Le phénomène des nouveaux mouvements religieux suscite l'intérêt et parfois même la passion. Le nombre des articles de presse et le soulèvement de la question devant le parlement en attestent. La plupart de leurs conclusions s'accordent pour stigmatiser les nouveaux courants religieux qui ne poursuivent qu'un but : diffuser leur croyance sans se préoccuper des moyens à employer pour y parvenir.

Pourtant, si l'on étudie les décisions rendues par les cours et les tribunaux, on se rend compte que ce qui est présenté comme le fléau du XXe siècle n'a pas, en réalité, l'importance que l'opinion publique semble lui accorder. Certes quelques mouvements religieux et quelques membres de communautés religieuses se sont rendus coupables d'infraction dans le but de convaincre ou d'astreindre autrui à adopter les croyances qu'ils ont pour tâche de répandre. Néanmoins, les décisions de condamnation restent extrêmement rares.

L'étude de la jurisprudence relative à cette question fait ressortir différentes catégories de contentieux. L'une d'entre elles est liée au seul but parfois visé par l'adhésion de nouveaux adeptes : l'enrichissement du mouvement, voire du ministre du culte100(*). Une autre regroupe les infractions portant atteinte à la liberté d'aller et venir de celui dont on veut faire le prosélyte.

Ces deux catégories de contentieux attestent une certaine domination du propagandiste sur ses cibles. La domination consiste en effet à asseoir une certaine emprise sur autrui. Dans la première hypothèse, cette emprise est seulement morale, psychologique, elle est établit par l'usage d'artifice (A), dans la seconde, la domination est physique, elle prend alors la forme d'une contrainte (B).

A. Prosélytisme réalisé au moyen d'un artifice :

Le mensonge, la duperie, la mise en scène sont autant d'artifices dont peut user un propagandiste peu scrupuleux pour tenter de convertir autrui. Celui-ci fait en sorte que la nouvelle recrue se sente bien dans sa nouvelle foi ou dans le groupe. Toutefois, la présentation qui est faite à cette dernière ne correspond pas toujours à la réalité. Cette présentation erronée fait partie du processus sournois par lequel le prédicateur parvient à asseoir une sorte de domination latente sur le prosélyte. C'est en cela que ces méthodes sont abusives. Par ces méthodes, le propagandiste vise à obtenir des avantages de ses prosélytes, ces avantages sont souvent de simples avantages financiers.

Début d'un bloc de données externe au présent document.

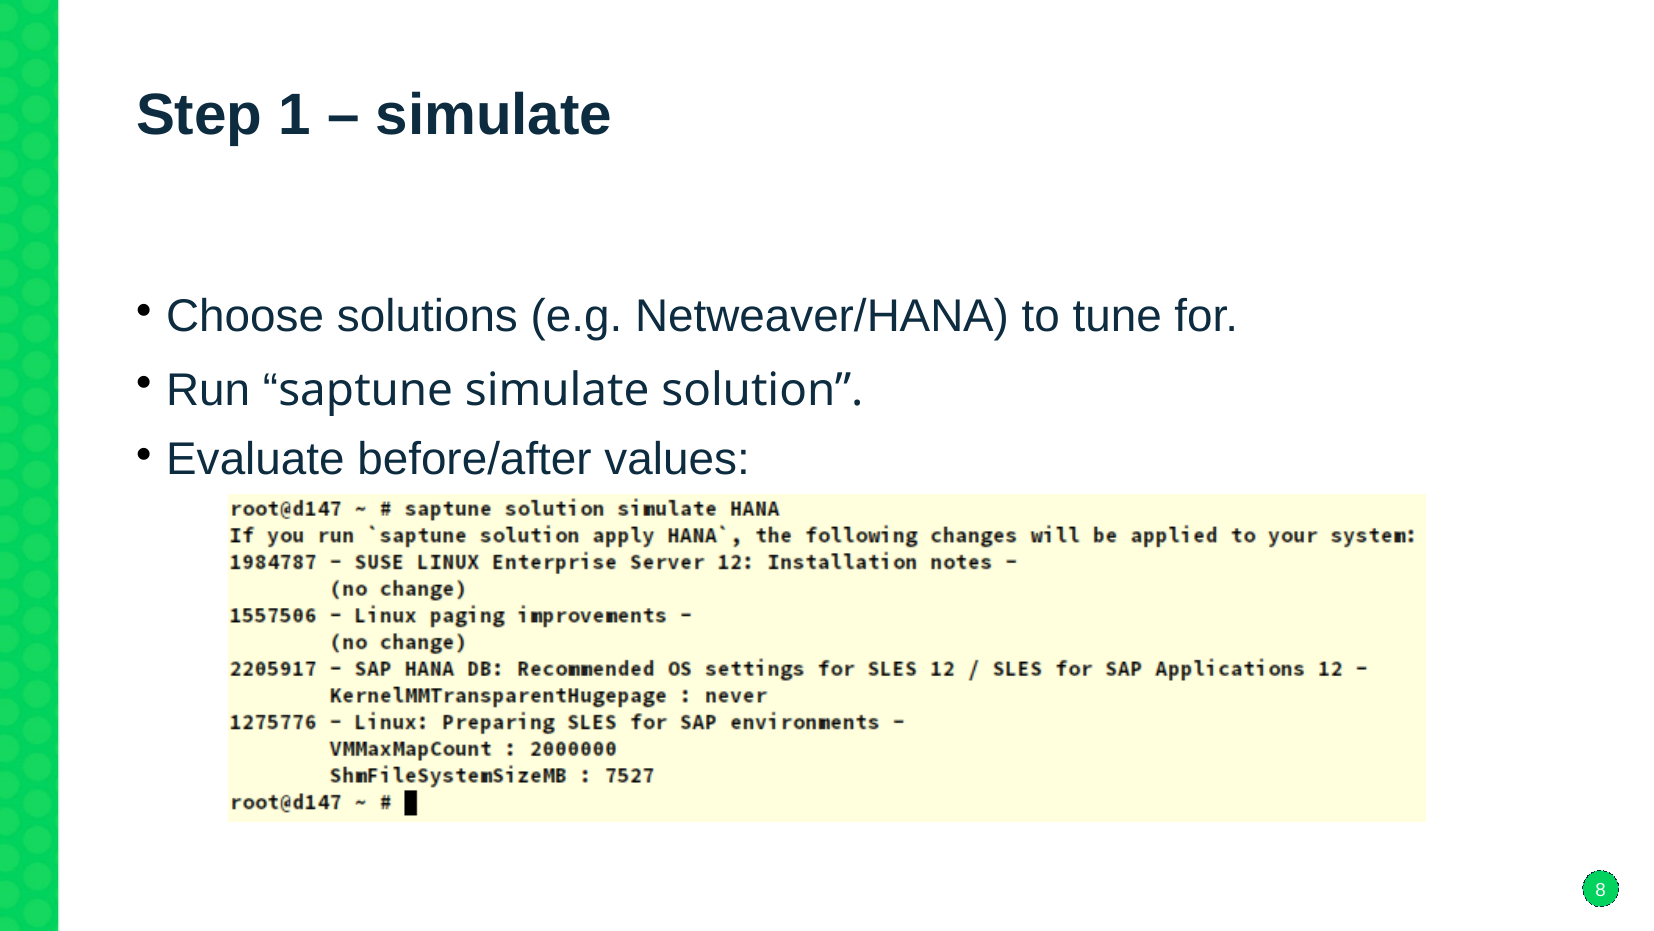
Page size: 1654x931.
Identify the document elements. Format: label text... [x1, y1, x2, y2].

picture [228, 494, 1426, 822]
picture [0, 0, 76, 931]
list Choose solutions (e.g. Netweaver/HANA) to tune for. Run “saptune simulate solution”. Evaluate before/after values: [121, 217, 1531, 826]
title Step 1 – simulate [121, 37, 1531, 193]
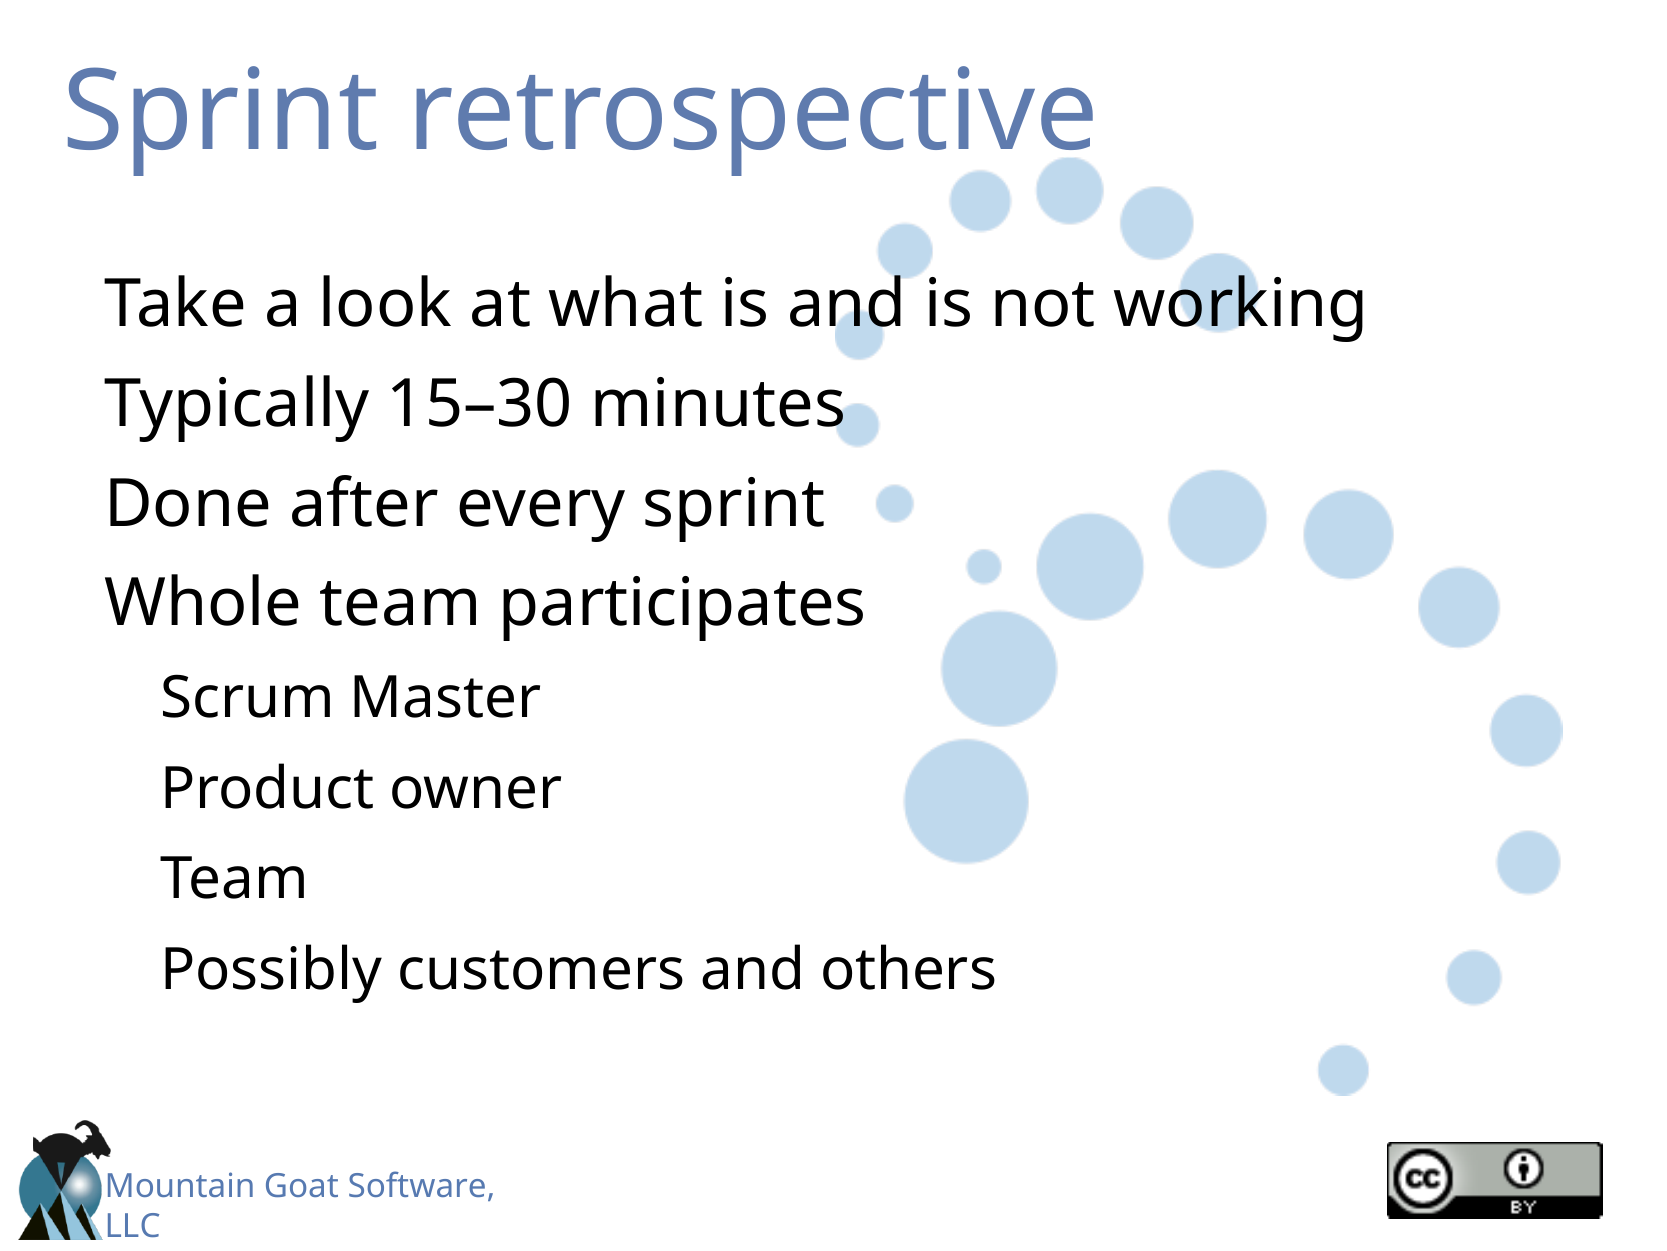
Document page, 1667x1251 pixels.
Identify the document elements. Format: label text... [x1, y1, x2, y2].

picture [1387, 1151, 1603, 1219]
list Take a look at what is and is not working Typically 15–30 minutes Done after every sprint Whole team participates Scrum Master Product owner Team Possibly customers and others [56, 262, 1609, 1151]
picture [835, 194, 1563, 262]
title Sprint retrospective [56, 18, 1609, 194]
picture [18, 1120, 111, 1240]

L'idée selon laquelle quelques mouvements religieux n'hésitent pas à user de ruses pour convaincre les prosélytes de se départir de leur fortune est fort répandue en France par exemple, mais bien moins au Maroc.

Les questions d'argent ont pourtant toujours été liées à l'exercice du culte. Cependant, il ne faut pas les associer systématiquement à des pratiques illégales. Tous les chefs spirituels sont préoccupés par la nécessité de s'assurer la plus grande indépendance possible à l'égard des choses du monde afin de pouvoir mener à bien leur mission.

La sollicitation des fidèles n'est pas contestable en soi101(*). Elle ne le devient que lorsqu'elle ne respecte plus la liberté individuelle. Lorsque le consentement du prosélyte qui répond favorablement à l'appel du chef spirituel enjoignant les fidèles à contribuer au denier du culte a été forcé ou s'est effectué alors que l'adepte n'est pas en état complet de discernement, la sanction du droit est alors indispensable.

* 100 Souvent appelé « gourou » dans le cas des sectes

* 101 Par exemple l'église catholique en France, fait, comme toute les autres religions, très largement appel à la contribution des fidèles. Ainsi pour la seule année 2002 l'élise de France a reçu 436 millions d'euro de ses fidèles dont 130 millions provenant de la quête (L'Expansion, janvier 2004, n°682, p. 31)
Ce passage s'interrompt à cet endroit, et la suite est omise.